(Beginning of Passage)
Gone are the days where the salesperson is the method used to communicate your product, service and its value to your potential customer. Buyers used to have difficulty accessing information about your company and/or your detailed product material and therefore relied on the salesperson to become educated.
Now, with the amount of readily available digital information, not only have buyers grown to expect more from the companies that sell to them, but according to Forrester Research, 75% of the B2B buying process is complete before buyers even come in contact with sales!
As a result, in order to meet organizational growth expectations, leaders must rethink how they arm their sales and client development teams to interact with prospects and clients in order to meet their growing expectations.
Here are three best practice strategies that winning organizations employ:
1. Engage Your Current Clients:
Because your prospective buyers are gathering information on their own, where do you think they will go and who do you think they will trust the most to tell them the real deal? Their peers. That's right — people like them who have already bought and who have already been through the experiences of choosing and implementation. They will talk about the good, the bad and the ugly.
(End of Passage)
(Beginning of Data)
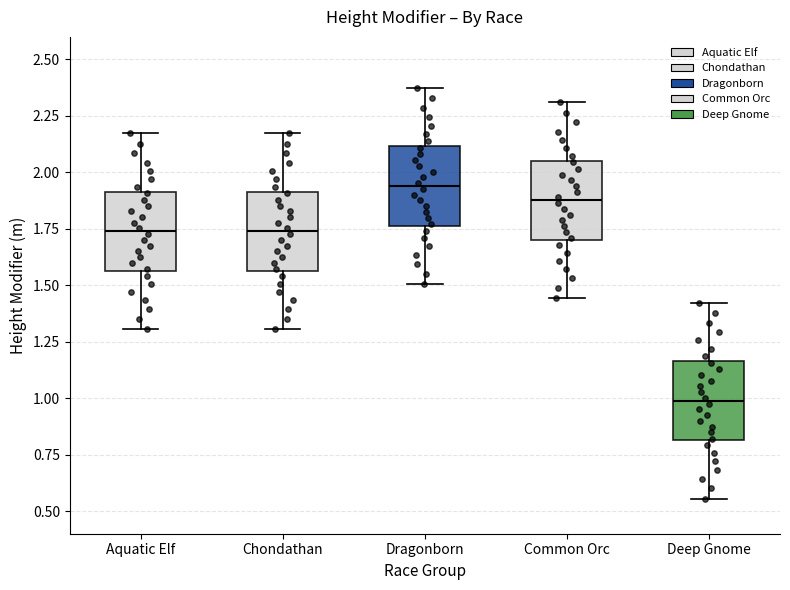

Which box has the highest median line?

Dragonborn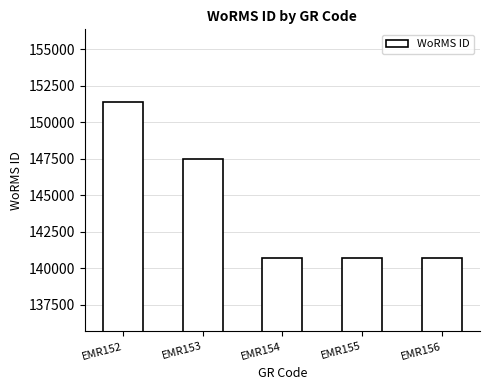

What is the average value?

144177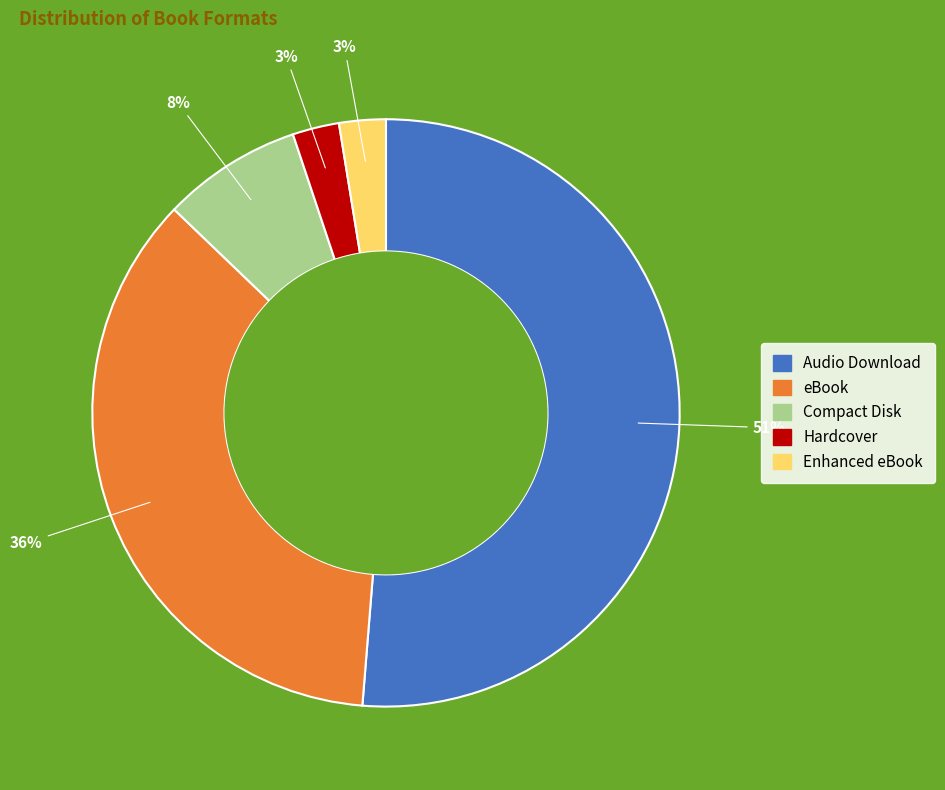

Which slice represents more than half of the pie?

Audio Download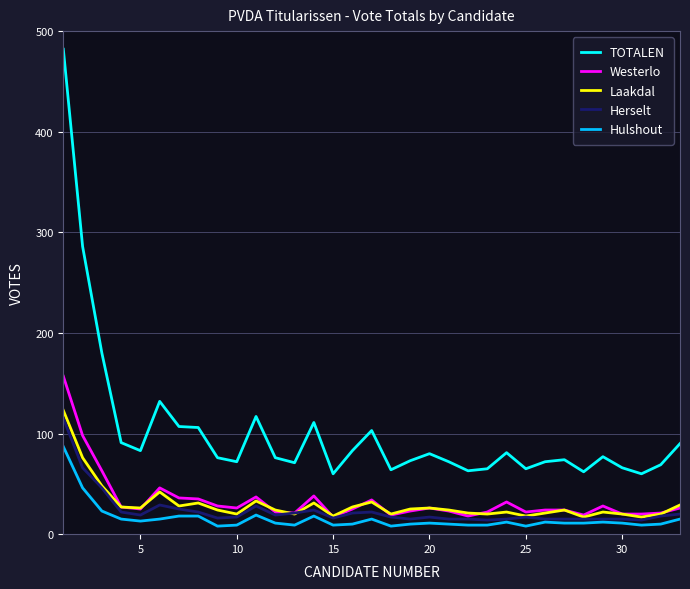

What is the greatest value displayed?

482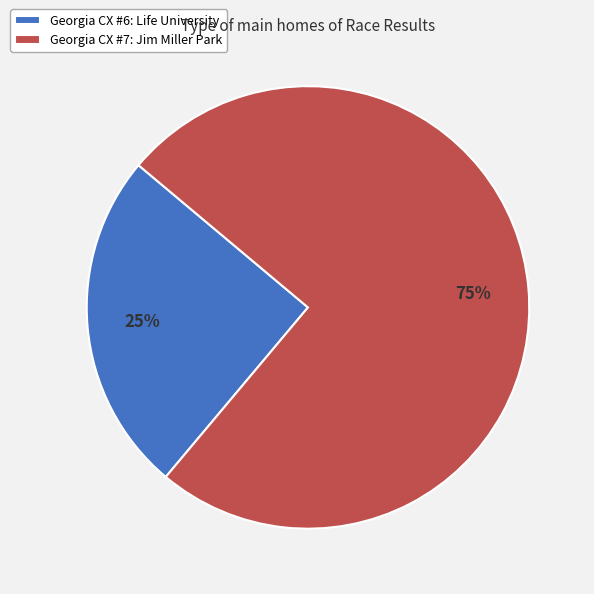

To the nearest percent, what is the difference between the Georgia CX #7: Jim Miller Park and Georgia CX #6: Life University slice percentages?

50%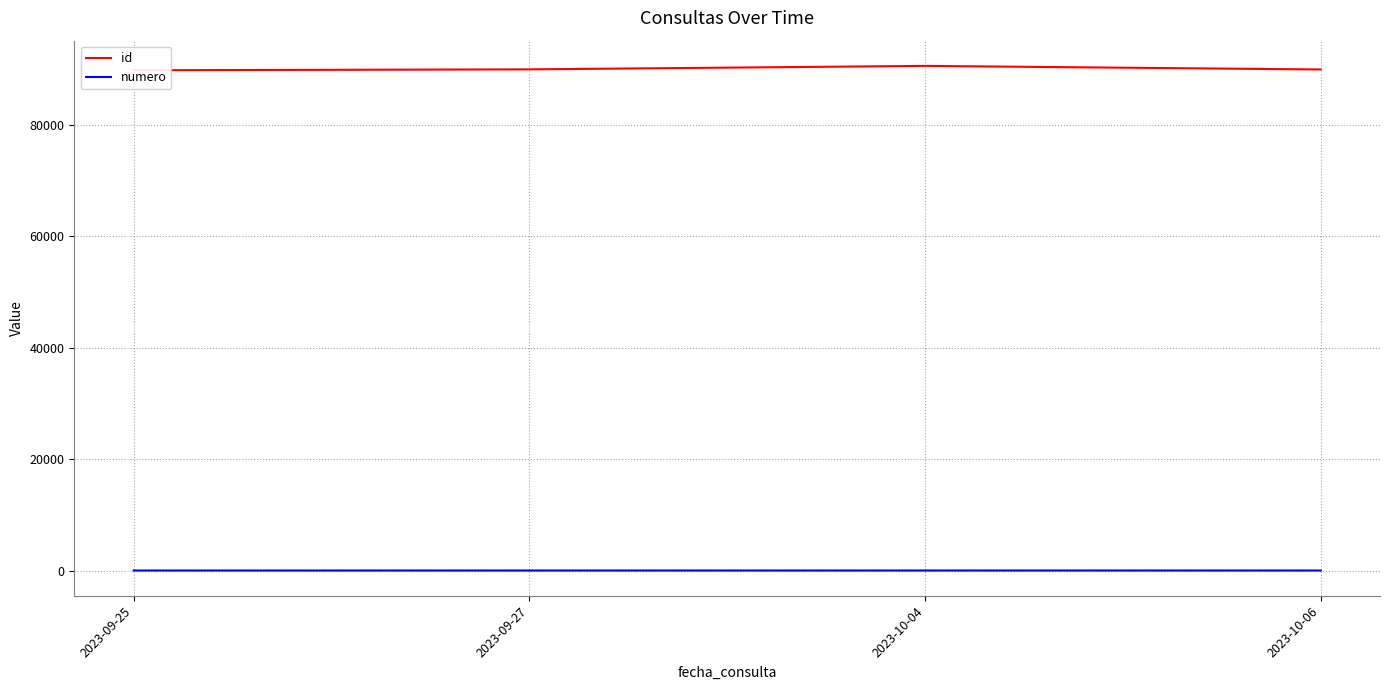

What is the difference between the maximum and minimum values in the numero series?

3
(End of Data)
(Beginning of Data)
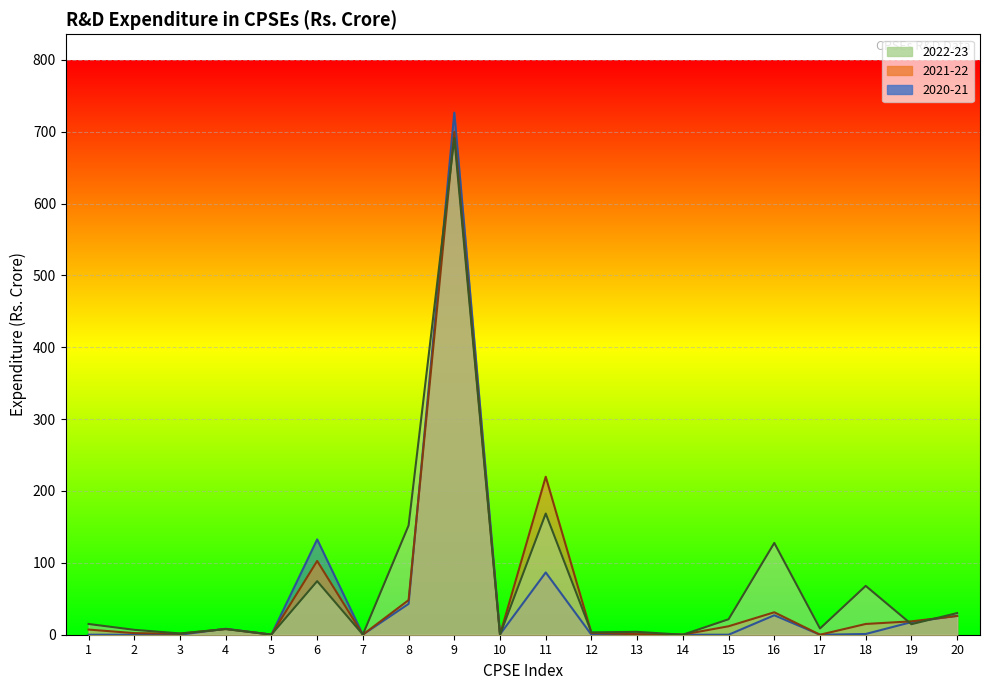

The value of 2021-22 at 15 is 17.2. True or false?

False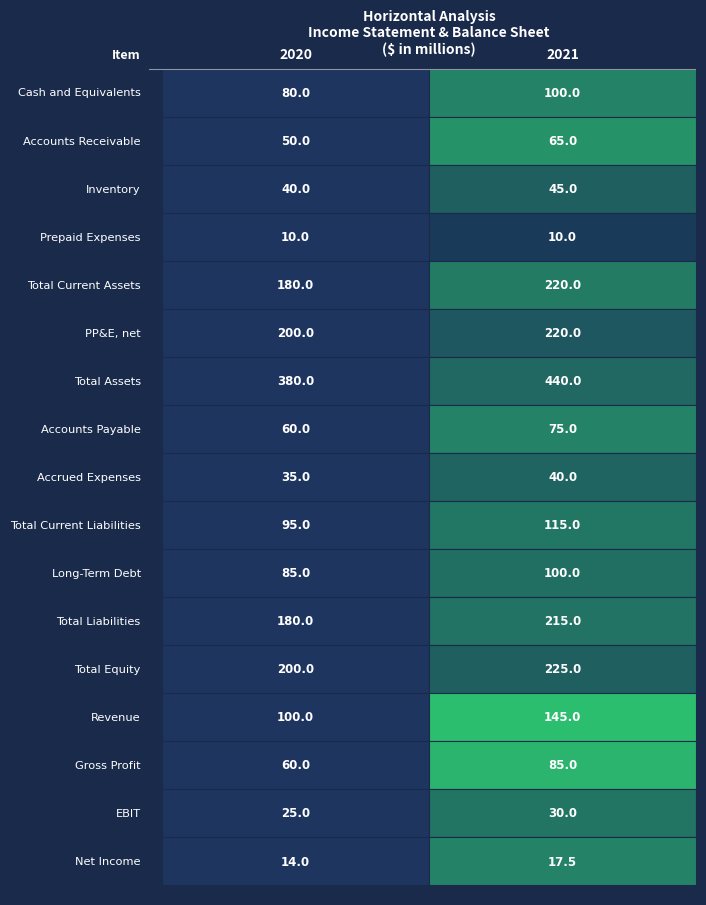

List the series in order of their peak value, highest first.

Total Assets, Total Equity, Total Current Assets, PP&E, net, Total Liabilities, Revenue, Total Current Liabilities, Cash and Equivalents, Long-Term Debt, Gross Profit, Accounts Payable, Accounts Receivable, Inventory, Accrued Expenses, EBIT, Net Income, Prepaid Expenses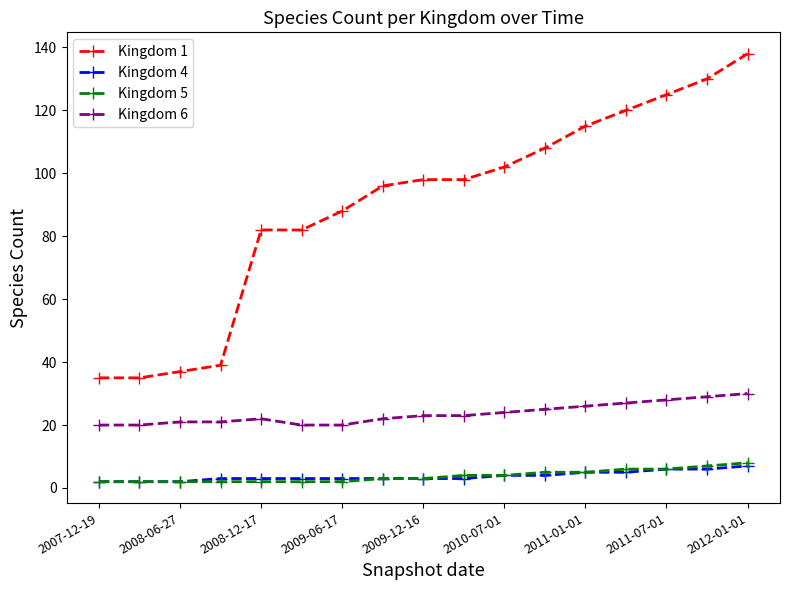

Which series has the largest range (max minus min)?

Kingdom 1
(End of Data)
▶ **Actions to take**
- 1) Shorten the paragraph in the B2B sales passage that begins "Now, with the amount of readily available digital information" while keeping its main facts.
- 2) In the B2B sales passage, whom do prospective buyers trust most to tell them the real deal?
- 3) Keep writing the B2B sales passage from the point where it stops.
The listing above comes from a separate source, not from the B2B sales passage.

▶ **Answers to each task**
- 1) With so much digital information at hand, buyers now expect more from the companies selling to them, and Forrester Research reports that 75% of the B2B buying process is finished before buyers ever reach sales.

- 2) Their peers, people like them who have already bought.

- 3)
What will your clients tell their peers about you? Imagine if every client contact was actively promoting your brand and your products and services within their organization and industry. Cross-selling, upselling and new selling would be a whole lot easier! What must you do to swing these odds in your favor?
- Find out who your biggest fans are through consistent loyalty surveying
- Treat them like royalty, put them in your inner circle, give them a seat at the table
- Ask them to speak, comment on a blog or social media or make a call on your behalf
- Ensure that everyone in your organization is equipped to keep them loyal
Not compelled to change? According to HubSpot, 44.6% of B2B companies say they acquired customer leads via LinkedIn, 35.1% through Facebook, and 31.6% via Twitter. Social Media Examiner's 2012 "Social Media Marketing Report" pegged the number of business partnerships forged by B2B marketers via social media at an even higher 56%.
2. Relentlessly Focus on Advancing the Relationships with Your Clients:
Customers that are fully engaged with your brand provide a 23% premium over average customers in share of wallet, revenue, profitability and relationship growth. (Influitive, 2014).
Think Zappos, known for their loyal customer relationships and referral power. One of their five principles is centered on building connections with their customer, they call it "Stepping into the personal." They have developed a method for client relationship management that focuses on continually advancing the relationship with each of their client contacts. Relationships are never static, they are always in motion — either they are getting better or getting worse.
You must build a customer-centric culture and implement tools and training, such as key account management and partnership performance reporting that focuses on continuously advancing the relationship with your clients.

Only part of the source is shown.